## About this exercise
In the records below, reproduce exactly the lines from the one containing "pinky mcp: (275, 307)" through the one containing "ring dip: (370, 512)", both included, and omit the pictures.

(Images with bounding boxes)
================================
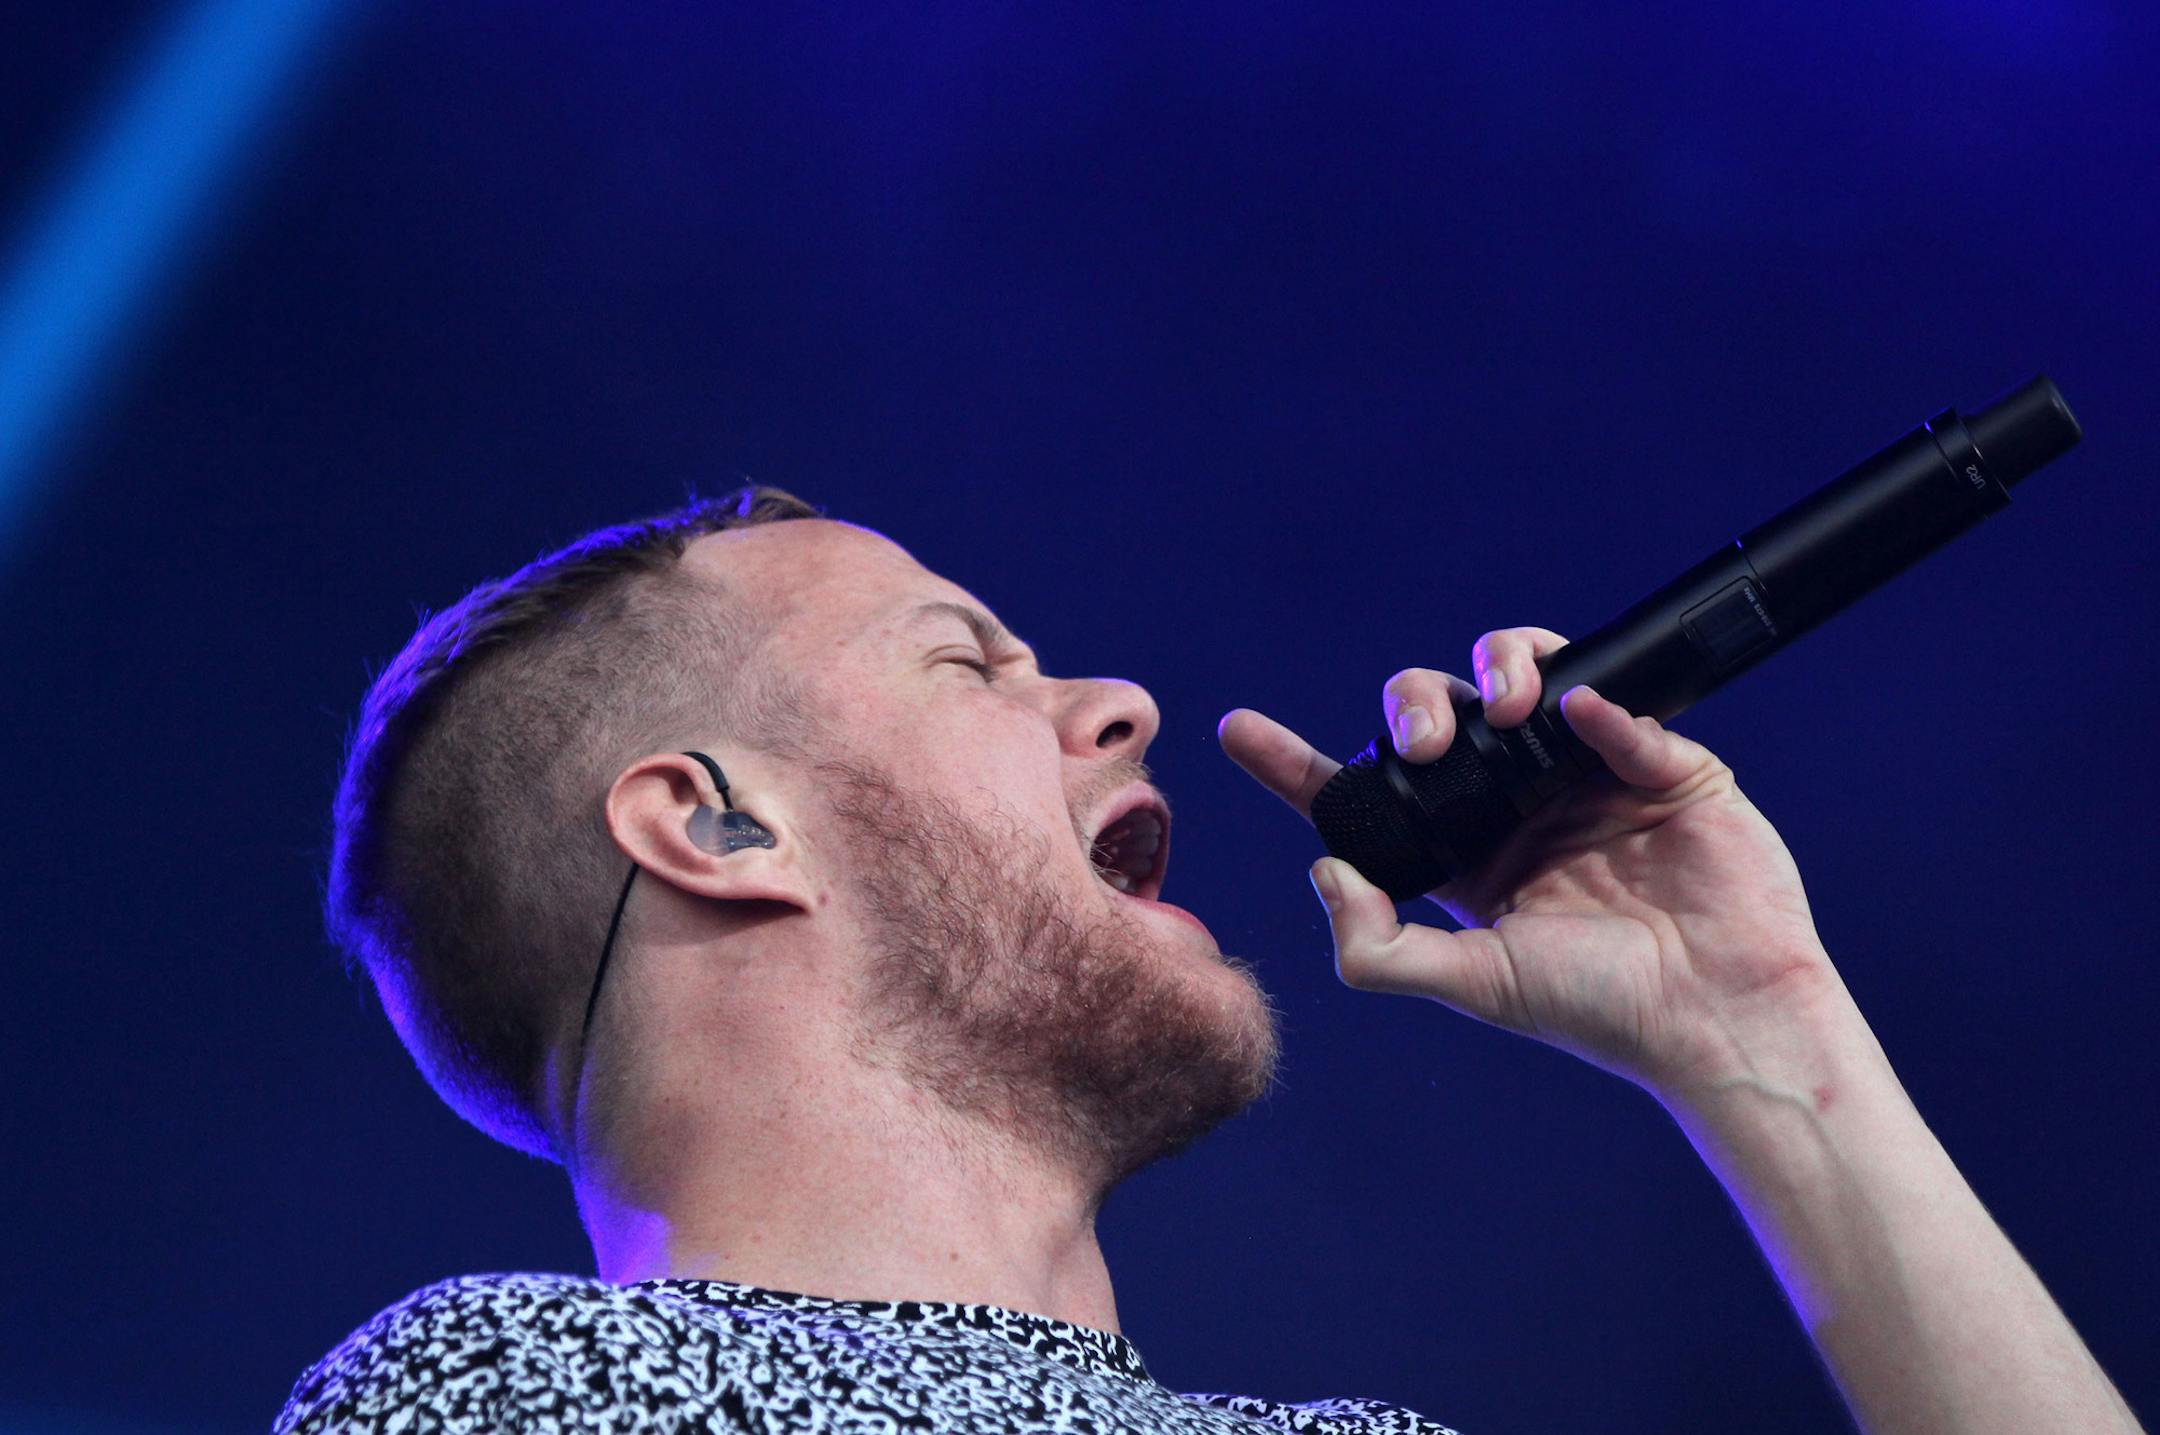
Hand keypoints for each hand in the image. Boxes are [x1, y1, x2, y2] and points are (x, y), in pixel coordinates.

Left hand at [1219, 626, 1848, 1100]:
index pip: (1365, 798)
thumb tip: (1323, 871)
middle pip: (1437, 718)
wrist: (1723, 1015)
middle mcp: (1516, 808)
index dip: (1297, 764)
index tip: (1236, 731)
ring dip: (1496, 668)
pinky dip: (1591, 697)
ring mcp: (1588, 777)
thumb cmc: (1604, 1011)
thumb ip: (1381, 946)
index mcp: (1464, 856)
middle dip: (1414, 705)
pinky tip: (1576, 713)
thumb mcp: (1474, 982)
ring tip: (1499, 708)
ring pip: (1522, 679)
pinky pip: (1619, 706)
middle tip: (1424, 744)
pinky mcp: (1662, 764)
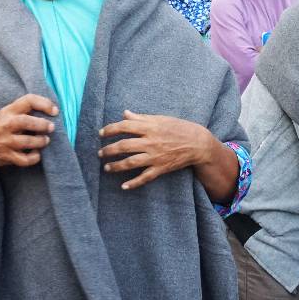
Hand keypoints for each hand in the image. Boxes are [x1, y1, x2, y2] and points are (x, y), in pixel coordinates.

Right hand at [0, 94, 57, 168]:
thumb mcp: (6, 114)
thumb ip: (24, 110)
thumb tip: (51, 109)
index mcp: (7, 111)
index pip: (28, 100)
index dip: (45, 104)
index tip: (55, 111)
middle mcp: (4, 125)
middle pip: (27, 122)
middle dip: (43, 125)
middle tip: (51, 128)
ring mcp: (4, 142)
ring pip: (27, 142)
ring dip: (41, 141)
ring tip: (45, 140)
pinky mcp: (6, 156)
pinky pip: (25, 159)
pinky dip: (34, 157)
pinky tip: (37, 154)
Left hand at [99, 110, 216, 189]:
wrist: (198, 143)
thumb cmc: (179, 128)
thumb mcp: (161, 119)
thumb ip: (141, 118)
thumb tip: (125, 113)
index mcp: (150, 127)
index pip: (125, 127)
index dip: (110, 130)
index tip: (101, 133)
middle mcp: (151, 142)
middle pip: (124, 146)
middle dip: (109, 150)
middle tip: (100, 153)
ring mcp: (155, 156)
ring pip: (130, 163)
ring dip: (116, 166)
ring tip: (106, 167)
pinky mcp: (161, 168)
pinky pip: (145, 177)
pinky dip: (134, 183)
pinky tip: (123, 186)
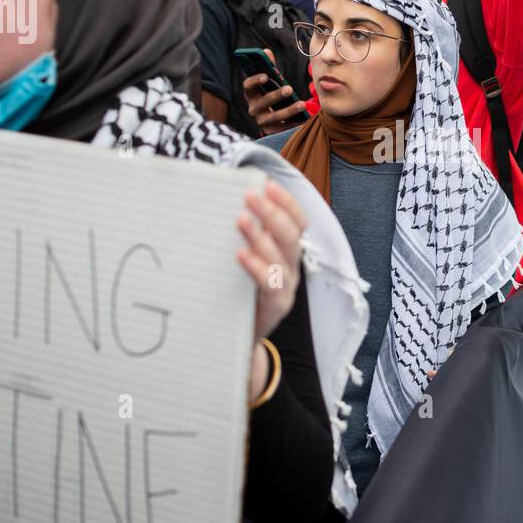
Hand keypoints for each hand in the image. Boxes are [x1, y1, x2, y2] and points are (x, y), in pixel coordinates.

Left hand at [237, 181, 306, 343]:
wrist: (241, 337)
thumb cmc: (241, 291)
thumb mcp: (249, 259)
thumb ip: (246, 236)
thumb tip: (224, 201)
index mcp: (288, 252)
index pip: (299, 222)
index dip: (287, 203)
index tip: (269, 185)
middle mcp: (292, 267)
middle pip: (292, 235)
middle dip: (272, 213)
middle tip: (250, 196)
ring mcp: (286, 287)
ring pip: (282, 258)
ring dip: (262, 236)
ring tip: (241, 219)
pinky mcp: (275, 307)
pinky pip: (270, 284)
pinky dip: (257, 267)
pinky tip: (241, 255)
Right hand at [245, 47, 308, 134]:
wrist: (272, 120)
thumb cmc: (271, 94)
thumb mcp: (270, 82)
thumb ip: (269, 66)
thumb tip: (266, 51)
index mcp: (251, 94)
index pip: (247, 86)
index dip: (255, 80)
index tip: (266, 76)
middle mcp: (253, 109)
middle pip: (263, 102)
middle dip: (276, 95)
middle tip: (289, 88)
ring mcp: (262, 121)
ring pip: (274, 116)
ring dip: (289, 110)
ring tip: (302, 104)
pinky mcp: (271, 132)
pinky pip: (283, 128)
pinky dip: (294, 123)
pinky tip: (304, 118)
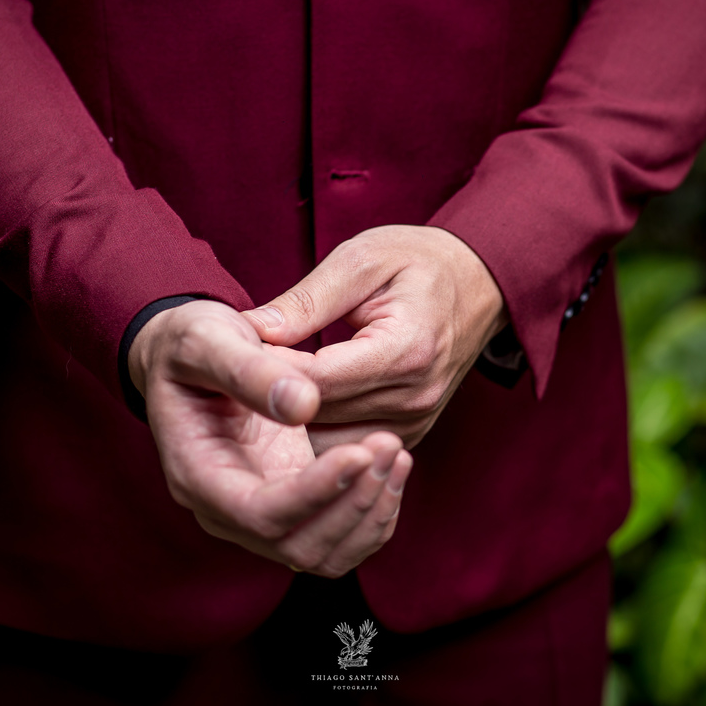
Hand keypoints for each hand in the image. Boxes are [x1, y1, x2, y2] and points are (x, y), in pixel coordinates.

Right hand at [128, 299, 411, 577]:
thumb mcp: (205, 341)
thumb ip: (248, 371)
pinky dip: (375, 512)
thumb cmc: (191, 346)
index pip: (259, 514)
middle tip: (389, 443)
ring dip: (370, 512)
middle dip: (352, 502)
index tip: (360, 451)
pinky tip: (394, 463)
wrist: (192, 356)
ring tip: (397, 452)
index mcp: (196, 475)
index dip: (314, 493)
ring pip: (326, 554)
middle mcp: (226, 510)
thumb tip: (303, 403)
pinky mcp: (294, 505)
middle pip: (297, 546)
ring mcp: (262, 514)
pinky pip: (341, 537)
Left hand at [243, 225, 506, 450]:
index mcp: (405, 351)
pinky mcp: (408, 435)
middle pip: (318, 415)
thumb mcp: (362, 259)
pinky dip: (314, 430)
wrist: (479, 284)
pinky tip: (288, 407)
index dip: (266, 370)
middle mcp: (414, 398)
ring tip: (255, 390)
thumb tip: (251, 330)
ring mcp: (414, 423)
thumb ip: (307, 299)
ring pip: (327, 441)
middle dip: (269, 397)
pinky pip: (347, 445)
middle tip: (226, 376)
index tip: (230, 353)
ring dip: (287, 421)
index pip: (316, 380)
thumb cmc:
================================
## Answer box
pinky mcp: (275, 307)
pinky pip: (270, 284)
pinky dip: (257, 267)
pinky tip: (241, 255)
Right hand at [245, 47, 308, 134]:
wrist: (272, 120)
thumb cmc: (271, 94)
thumb mcp: (270, 82)
thumb ip: (269, 66)
thumb tip: (266, 51)
index mcp: (251, 94)
index pip: (247, 86)
index dip: (255, 80)
index tip: (266, 76)
middle mcp: (253, 109)
middle pip: (263, 102)
middle dip: (276, 95)
middle tip: (289, 88)
ring mcp: (262, 121)
ring pip: (274, 116)
ring dip: (289, 110)
ring tip: (302, 104)
pinky mcp: (271, 132)
pinky pip: (283, 128)
pinky dip: (294, 123)
pinky tip: (304, 118)
Hand keypoints for each hand in the image. Boxes are [x1, y1, x2, y2] and points are (x, y), in pixel coordinates.

Right hand at [128, 299, 411, 577]:
thumb mcp: (205, 341)
thumb ip: (248, 371)
pinky dip: (375, 512)
thumb cmc: (191, 346)
index pip: (259, 514)
middle tip: (389, 443)
ring dip: (370, 512)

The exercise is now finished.